═══ Text segment ═══

Each year, thousands of high school students apply for college with the desire to leave home and be free from parental supervision. For some, the prospect of eating cereal and pancakes for dinner without being given that scolding look from their parents makes for a pretty effective motivator.

Among student athletes at Tennessee, specifically those that compete on the cross country team, there is often more on the line than just being able to rebel against the wishes of their parental figures.

Four of the team’s athletes expressed that they felt an overarching sense of pride and tradition because of running with the Tennessee squad — this same feeling and atmosphere was what led many to Tennessee in the first place.

Although the paths of all four runners did not play out the exact same way, their stories are all intertwined and share certain elements.

Long proud to wear the Tennessee logo:

For junior Zach Long, a native of Rutledge, Tenn., it was a lifelong dream to wear the Power T logo that has been worn by so many iconic athletes and is arguably one of the most recognizable symbols in all of college sports.

“I always wanted to run with the Power T on my chest,” Long said. “It’s always been a goal, a huge goal of mine to be an athlete at the University of Tennessee.”

Long grew up attending Tennessee football and baseball games with his family. Because he was so familiar with the university during his childhood, the other universities that began recruiting him in high school needed to have something very special to offer in order to compete with the school he knew he loved.

“I got recruited by a bunch of different schools … But when I got my first letter from Tennessee, it was my junior year. I got a letter from Tennessee, it was like a questionnaire to fill out and as soon as I saw the Power T on the envelope, it was pretty exciting. I called my mom and dad immediately,” Long said.

Long’s story is one composed of family, determination and a desire to compete for the Vols.

In his first season at Tennessee, Long was the first runner in program history to be named SEC Freshman of the Week twice.

Long began his junior season at the Georgia Bulldog SEC Preview and came in second place in the 8K, having been named USTFCCCA Outdoor Second Team All-American in the 5000-meter event earlier this year.

His goals for the future remain high, as national championships are on Long’s mind.

“That’s the ultimate goal as a track and field athlete, to make it out to Oregon,” Long said. “Now that I’ve made it out there, the next step is to be able to take a victory lap around that track.”

Robinson finds revitalization in cross country career:

Wesley Robinson, junior from Oak Ridge, Tenn., has had an off-and-on relationship with running his whole life. In middle school, he ran cross country and also played soccer.

═══

- Exercises -
1. Decide whether each statement agrees with the article on Tennessee's cross country runners, answering yes or no and quoting the words of the article that settle it. (a) Long received his first letter from Tennessee during his junior year. (b) Long won the 8K at the Georgia Bulldog SEC Preview. (c) In middle school, Robinson played basketball alongside cross country.
2. Continue the article on Tennessee's cross country runners, picking up right after its final sentence.
The records that follow were drawn from a separate source and have no connection to the text.

═══ Excerpted data ═══

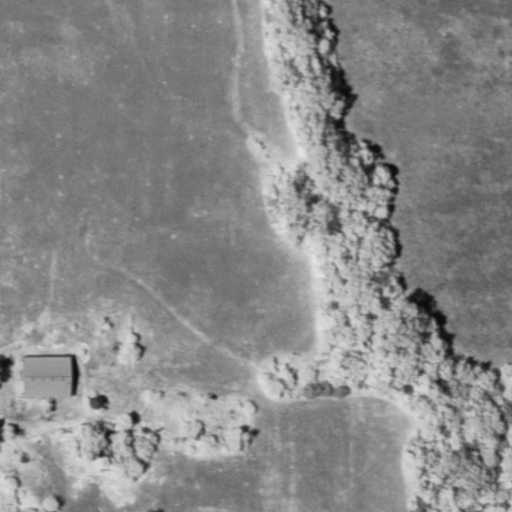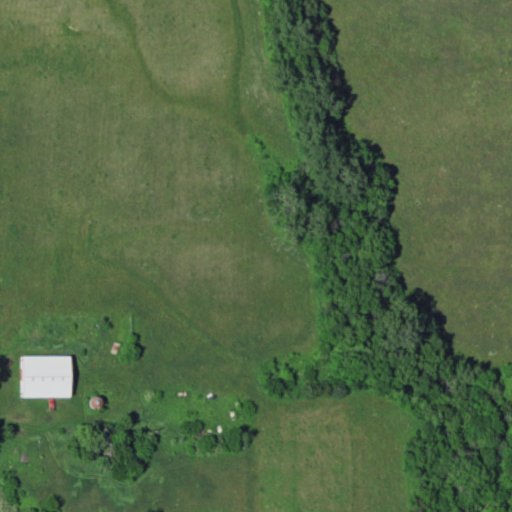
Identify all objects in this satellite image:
building: (45, 377)
building: (96, 443)
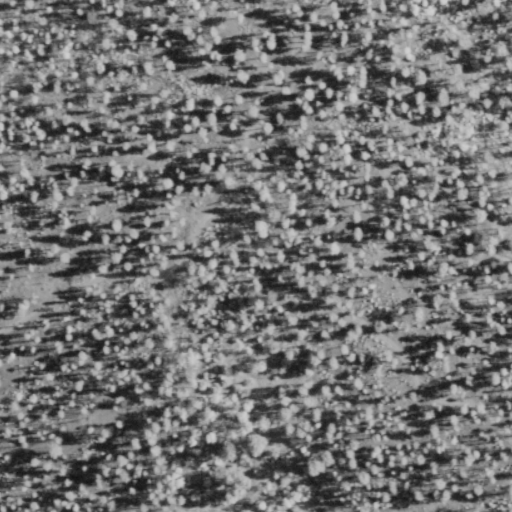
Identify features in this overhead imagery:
road: (268, 105)
road: (263, 242)
park: (257, 253)
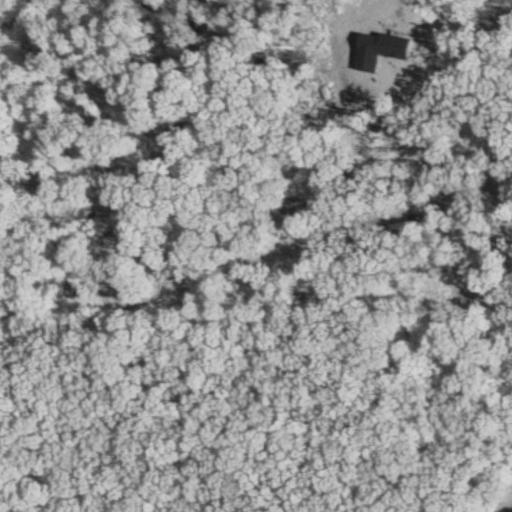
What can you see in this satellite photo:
road: (422, 149)
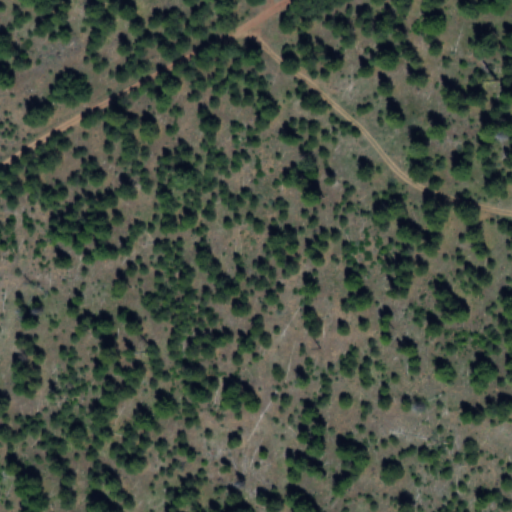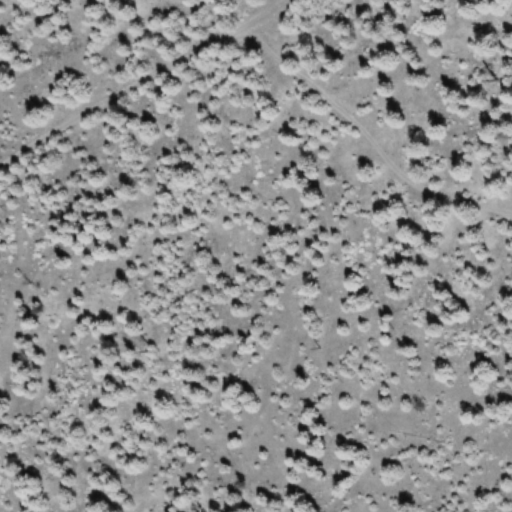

═══

- Per-task outputs -
1.
(a) Yes: "when I got my first letter from Tennessee, it was my junior year."
(b) No: "came in second place in the 8K"
(c) No: "In middle school, he ran cross country and also played soccer."

2.
Despite finding success in running, Robinson grew tired of the sport and eventually experienced a burn-out period. During high school, he played soccer exclusively, not running cross country for his first two years.

It wasn’t until Robinson’s junior year that he decided to start running cross country again. However, he didn’t expect to run in college, at least not for UT. With family ties to Clemson, it was one of Robinson’s first choices out of high school.

“Going into my senior year, I wasn’t planning on running in college,” Robinson said. “I was just planning on going to school, and I didn’t want to go to UT because everyone at my school went to UT and they hung out with each other.

“I wanted to do my own thing somewhere else.”

One of Robinson’s coaches spoke to him and said that he had potential to run at the collegiate level. Although he had applied to UT because “everybody applies to UT,” he wasn’t really thinking of attending until an invitation to visit the campus was extended to him from the athletic department.

“I came here on an official (visit), and that is when I was sold on Tennessee,” Robinson said. “I had an incredible official visit.”

Now, having spent two full seasons at Tennessee, one of his biggest goals moving forward is to make it all the way.

“My goal is to run at a national championship in cross country,” Robinson said.

Schumacher happy with close-to-home ties:

A new face to the Tennessee program this season hails from Seymour, Tenn. Niamh Schumacher, freshman runner who began her season at the Paul Short Run, says that being close to home was important and makes everything at Tennessee a little more special.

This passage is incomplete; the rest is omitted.